Monday, August 31, 2020

TBR: In the Key of New York City: A Memoir in Essays by Rebecca McClanahan

TBR [to be read] is a semi-regular, invitation-only interview series with authors of newly released/forthcoming, interesting books who will tell us about their new work as well as offer tips on writing, stories about the publishing biz, and from time to time, a recipe!




Give us your elevator pitch: what’s your book about in 2-3 sentences?

Can we pretend it’s a high-rise elevator (it’s a New York City book, after all) so that I can take 3 long sentences? I’m pushing the elevator button now. Here goes:

Alternating between brief vignettes and sustained narratives, this memoir-in-essays tracks the heartbeat of New York through the ears of a newcomer: in overheard conversations on park benches, songs and cries sifted through apartment walls, and in encounters with street people dispensing unexpected wisdom. Having uprooted their settled life in North Carolina to pursue a long-held dream of living in Manhattan, the author and her husband struggle to find jobs, forge friendships, and create a home in a city of strangers. The 9/11 attacks and a serious cancer surgery complicate their story, merging the public with the private, the present with the past, to shape a journey richer than either could have imagined.

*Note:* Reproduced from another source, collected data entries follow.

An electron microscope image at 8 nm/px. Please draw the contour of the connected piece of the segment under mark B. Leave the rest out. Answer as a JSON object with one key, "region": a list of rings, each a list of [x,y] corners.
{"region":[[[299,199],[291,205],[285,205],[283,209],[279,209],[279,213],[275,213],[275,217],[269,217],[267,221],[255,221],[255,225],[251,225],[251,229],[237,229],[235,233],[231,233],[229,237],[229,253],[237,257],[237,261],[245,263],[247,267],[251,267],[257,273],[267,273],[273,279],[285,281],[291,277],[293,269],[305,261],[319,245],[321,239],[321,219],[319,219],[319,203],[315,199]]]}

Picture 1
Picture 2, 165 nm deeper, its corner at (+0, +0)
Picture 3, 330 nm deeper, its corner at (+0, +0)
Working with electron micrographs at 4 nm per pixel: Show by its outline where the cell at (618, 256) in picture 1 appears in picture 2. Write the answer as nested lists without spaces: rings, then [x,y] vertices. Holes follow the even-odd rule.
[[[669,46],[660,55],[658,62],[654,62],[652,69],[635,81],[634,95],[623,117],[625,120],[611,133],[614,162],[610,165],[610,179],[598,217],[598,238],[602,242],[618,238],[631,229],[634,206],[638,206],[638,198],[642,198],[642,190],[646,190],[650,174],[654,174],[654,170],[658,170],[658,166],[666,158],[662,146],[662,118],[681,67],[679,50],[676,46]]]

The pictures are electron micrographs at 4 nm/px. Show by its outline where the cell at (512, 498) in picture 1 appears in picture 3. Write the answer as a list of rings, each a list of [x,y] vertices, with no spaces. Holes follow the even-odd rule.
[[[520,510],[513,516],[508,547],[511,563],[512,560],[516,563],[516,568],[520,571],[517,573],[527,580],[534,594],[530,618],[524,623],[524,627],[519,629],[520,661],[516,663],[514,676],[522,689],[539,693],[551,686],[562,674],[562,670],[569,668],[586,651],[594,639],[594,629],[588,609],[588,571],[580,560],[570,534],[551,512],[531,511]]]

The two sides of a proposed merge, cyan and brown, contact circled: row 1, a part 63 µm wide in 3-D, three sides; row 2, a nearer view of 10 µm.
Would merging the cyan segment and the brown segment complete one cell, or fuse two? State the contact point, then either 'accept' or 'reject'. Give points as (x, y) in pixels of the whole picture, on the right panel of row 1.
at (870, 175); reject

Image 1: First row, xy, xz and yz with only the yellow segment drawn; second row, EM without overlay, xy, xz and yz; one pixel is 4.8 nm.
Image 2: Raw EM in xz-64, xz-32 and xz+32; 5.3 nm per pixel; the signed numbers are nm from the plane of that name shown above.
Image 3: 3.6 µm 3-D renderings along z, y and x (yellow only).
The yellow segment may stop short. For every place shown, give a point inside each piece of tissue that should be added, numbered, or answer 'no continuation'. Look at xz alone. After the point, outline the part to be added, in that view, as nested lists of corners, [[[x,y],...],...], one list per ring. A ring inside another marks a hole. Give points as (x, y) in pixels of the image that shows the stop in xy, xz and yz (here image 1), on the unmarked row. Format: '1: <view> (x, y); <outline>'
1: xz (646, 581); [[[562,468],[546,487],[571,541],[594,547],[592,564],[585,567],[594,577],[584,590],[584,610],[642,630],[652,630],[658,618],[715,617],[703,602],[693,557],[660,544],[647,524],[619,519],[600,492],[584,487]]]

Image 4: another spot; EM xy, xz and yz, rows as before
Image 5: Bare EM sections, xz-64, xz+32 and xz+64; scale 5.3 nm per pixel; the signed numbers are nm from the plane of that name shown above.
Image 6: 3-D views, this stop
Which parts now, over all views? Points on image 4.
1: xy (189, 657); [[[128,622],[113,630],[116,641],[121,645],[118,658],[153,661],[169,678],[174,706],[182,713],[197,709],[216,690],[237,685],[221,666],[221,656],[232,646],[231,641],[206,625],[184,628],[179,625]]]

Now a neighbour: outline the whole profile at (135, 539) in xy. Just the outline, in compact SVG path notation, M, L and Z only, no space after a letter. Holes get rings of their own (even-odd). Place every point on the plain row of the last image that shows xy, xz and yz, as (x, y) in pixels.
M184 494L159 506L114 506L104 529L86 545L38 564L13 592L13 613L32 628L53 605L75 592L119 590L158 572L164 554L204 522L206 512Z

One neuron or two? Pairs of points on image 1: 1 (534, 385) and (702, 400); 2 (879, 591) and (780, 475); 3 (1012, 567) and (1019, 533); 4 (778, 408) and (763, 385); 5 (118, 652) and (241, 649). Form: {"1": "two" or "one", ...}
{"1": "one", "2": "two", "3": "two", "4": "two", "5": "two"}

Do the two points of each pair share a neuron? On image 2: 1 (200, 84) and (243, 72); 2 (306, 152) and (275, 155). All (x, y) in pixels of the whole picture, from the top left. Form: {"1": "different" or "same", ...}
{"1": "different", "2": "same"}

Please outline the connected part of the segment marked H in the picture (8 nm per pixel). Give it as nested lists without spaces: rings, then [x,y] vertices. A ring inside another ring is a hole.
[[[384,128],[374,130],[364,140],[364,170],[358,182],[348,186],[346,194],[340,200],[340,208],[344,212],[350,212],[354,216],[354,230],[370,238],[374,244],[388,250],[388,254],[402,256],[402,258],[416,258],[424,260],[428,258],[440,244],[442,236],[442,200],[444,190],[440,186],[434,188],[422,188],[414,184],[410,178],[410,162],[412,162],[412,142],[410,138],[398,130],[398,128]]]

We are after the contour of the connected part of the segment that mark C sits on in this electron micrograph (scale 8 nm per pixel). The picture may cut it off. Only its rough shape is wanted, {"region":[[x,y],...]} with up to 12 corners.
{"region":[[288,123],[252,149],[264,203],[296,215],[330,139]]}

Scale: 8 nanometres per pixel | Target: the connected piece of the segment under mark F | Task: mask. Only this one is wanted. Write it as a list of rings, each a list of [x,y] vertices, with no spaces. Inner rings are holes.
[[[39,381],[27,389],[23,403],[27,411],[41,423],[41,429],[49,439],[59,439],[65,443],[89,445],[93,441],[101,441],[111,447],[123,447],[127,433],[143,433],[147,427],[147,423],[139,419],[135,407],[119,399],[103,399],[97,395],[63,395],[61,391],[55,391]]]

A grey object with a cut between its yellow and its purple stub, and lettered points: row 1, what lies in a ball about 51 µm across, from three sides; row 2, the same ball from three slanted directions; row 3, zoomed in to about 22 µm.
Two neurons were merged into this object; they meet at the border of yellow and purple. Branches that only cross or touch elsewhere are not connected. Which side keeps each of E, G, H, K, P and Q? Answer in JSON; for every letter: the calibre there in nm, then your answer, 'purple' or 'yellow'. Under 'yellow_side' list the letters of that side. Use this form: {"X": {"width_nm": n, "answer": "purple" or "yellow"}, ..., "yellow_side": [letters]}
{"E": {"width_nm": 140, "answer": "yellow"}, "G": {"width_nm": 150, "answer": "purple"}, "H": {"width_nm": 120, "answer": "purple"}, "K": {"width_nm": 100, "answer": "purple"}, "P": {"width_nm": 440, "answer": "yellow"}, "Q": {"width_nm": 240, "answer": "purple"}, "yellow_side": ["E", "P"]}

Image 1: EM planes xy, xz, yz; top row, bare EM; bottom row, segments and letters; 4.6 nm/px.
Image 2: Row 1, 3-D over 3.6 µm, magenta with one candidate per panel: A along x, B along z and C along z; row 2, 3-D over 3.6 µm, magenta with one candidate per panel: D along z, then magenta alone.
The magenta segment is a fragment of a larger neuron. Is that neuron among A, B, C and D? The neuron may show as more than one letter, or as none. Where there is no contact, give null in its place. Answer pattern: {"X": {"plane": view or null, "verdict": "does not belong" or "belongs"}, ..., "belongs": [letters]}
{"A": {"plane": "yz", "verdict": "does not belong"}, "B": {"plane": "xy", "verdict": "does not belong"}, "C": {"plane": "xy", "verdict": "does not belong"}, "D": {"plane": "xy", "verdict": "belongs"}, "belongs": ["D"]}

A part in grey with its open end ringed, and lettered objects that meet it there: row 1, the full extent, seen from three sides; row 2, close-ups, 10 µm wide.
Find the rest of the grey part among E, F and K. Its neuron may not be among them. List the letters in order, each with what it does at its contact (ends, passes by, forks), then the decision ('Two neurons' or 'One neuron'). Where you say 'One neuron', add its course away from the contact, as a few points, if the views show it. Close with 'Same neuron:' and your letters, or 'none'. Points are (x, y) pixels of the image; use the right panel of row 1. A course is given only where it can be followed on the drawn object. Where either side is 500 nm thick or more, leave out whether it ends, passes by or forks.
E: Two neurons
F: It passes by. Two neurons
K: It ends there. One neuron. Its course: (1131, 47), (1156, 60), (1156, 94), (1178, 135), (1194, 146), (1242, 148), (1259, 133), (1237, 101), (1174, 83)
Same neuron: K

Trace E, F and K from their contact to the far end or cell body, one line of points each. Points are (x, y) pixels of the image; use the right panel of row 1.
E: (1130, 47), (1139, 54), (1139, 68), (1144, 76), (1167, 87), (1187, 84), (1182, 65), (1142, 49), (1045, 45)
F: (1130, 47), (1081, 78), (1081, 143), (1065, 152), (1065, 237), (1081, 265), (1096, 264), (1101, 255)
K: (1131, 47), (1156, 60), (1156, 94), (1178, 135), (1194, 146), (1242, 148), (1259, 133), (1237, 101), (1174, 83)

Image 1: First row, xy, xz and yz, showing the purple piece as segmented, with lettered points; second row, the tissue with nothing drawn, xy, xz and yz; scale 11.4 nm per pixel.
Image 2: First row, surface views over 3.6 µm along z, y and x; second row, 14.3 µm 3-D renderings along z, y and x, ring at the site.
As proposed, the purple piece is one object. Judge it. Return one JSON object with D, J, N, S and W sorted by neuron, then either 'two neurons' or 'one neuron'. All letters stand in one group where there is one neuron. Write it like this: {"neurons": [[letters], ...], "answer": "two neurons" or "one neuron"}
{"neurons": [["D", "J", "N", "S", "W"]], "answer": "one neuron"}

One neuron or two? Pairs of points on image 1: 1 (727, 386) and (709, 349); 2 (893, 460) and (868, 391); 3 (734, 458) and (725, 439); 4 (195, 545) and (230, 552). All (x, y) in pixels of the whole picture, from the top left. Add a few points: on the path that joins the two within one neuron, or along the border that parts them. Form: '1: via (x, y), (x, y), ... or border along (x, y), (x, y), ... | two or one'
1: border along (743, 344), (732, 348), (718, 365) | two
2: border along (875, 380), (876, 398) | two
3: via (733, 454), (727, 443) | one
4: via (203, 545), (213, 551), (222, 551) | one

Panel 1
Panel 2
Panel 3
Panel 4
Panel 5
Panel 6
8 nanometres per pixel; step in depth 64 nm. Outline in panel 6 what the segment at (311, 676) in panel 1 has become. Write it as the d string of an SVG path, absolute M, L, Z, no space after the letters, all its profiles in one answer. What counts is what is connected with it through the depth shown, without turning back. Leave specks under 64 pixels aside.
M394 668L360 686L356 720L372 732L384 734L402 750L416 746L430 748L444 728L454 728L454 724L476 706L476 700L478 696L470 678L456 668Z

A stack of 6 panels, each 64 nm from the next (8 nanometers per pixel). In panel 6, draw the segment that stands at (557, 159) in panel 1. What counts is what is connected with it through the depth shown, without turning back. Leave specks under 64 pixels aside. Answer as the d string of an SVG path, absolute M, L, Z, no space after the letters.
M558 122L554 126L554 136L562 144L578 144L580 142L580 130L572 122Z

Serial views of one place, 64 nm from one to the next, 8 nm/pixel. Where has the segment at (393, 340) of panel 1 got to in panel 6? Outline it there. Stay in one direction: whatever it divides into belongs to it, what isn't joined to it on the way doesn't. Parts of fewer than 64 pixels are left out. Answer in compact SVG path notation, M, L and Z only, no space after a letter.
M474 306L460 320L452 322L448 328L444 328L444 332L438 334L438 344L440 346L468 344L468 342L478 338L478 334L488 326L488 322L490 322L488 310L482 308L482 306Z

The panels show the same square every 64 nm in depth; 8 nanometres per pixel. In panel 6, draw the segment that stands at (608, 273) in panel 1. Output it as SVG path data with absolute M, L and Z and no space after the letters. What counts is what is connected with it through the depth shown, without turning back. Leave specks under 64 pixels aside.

Which essay did you most enjoy writing? Why? And, which essay gave you the most trouble, and why?

Since my book is a hybrid (a memoir-in-essays) rather than a collection of essays, it’s difficult to separate my process of writing the independent essays from my process of shaping the full book, but I’ll do my best: “Signs and Wonders,” the opening piece, was fun to write, as it represents the briefer, voice-propelled essays in the book. For me, this kind of essay comes naturally, as I can snap into my musical history (I was a vocalist) and delight in the sounds and rhythms of the lines. This is not to say that I don’t attend closely to the language of the longer braided, segmented, or narrative essays as well. But because longer essays require so much revising and reordering and reshaping before they are finished—a process that often stretches into years—I tend to remember their hard labor rather than the more joyous moments that were of course part of their making as well.


Tell us a bit about the highs and lows of your book’s road to publication.

Oh dear, do I have to? Chronicle the lows, I mean? Following up on the “hard labor” note above, I prefer to be like those women who claim not to remember the pain of childbirth. Suffice it to say that it was indeed a long road we traveled—the book and I—on the way to publication. But each step (or misstep, perhaps) brought the manuscript closer to the book it was destined to become. I guess what I’m saying is that the highs and lows merge in my memory. Both were necessary, as I imagine they are for all writers who are committed to remaining on the long road of writing, wherever it may take them.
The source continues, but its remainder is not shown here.